GM-UNet: GAN-Based VM-UNet Achieves Higher Accuracy
Published in 2024 11th International Conference on Behavioural and Social Computing (BESC), 2024
In the field of medical image segmentation, the Ushape architecture model has been widely explored. Recently, a novel architecture called Mamba, based on the State Space Models (SSMs), has emerged. Subsequently, a Visual State Space (VSS) block based on visual Mamba has also become a new core module of Ushape architecture models represented by VM-UNet. Although VSS block possesses linear computational complexity, it constructs only four directional linear sequences when processing images, thus inherently lacking the capability to capture local features of the target image effectively. To enhance the capability of VM-UNet in capturing image details, this paper introduces a GM-UNet model, which integrates VM-UNet into the framework of Generative Adversarial Networks (GANs): using VM-UNet as the generator network for image segmentation and employing the encoder of U-Net as the discriminator network.

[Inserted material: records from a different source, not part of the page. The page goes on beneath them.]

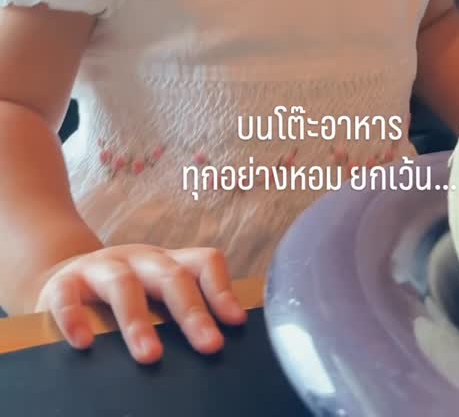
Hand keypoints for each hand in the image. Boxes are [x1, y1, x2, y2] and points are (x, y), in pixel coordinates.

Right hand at [34, 244, 247, 361]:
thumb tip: (212, 353)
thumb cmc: (121, 298)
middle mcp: (139, 260)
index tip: (236, 322)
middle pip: (170, 276)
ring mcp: (101, 267)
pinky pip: (69, 296)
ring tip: (150, 357)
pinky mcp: (65, 282)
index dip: (221, 289)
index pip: (203, 262)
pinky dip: (75, 318)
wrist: (64, 278)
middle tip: (209, 345)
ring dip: (138, 321)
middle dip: (191, 312)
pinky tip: (84, 343)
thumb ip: (176, 315)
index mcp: (166, 264)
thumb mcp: (153, 295)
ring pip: (123, 284)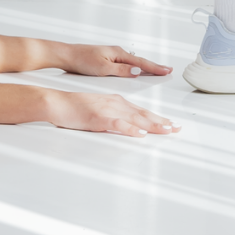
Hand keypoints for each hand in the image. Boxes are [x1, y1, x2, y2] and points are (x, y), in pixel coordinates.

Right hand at [47, 89, 180, 136]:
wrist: (58, 102)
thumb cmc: (76, 107)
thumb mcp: (99, 110)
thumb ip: (114, 116)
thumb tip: (128, 126)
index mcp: (117, 101)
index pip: (142, 111)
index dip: (157, 118)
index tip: (171, 124)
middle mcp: (116, 103)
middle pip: (143, 114)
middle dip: (161, 121)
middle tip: (176, 128)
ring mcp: (108, 110)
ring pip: (135, 118)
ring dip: (152, 125)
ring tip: (166, 130)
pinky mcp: (99, 117)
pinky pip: (118, 123)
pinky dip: (130, 129)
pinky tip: (140, 134)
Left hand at [55, 43, 171, 78]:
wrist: (68, 55)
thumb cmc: (83, 61)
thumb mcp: (103, 68)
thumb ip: (121, 70)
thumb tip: (138, 70)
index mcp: (119, 54)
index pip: (141, 62)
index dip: (155, 68)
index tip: (167, 71)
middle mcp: (118, 53)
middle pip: (140, 61)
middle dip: (154, 66)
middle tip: (167, 70)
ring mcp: (113, 55)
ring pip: (134, 62)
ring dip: (146, 66)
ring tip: (157, 70)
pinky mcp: (108, 59)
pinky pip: (127, 63)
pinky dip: (136, 66)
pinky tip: (137, 69)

By incorporating the image features extracted by the discriminator and introducing weighted adversarial loss into the network training, the network is trained until the discriminator struggles to distinguish the source of segmented images, thereby obtaining an image segmentation network with superior capability in capturing image details. Experimental results on segmenting liver CT images demonstrate that the GM-UNet model outperforms VM-UNet in various performance metrics and exhibits strong competitiveness compared to other classic segmentation models based on Ushape architecture.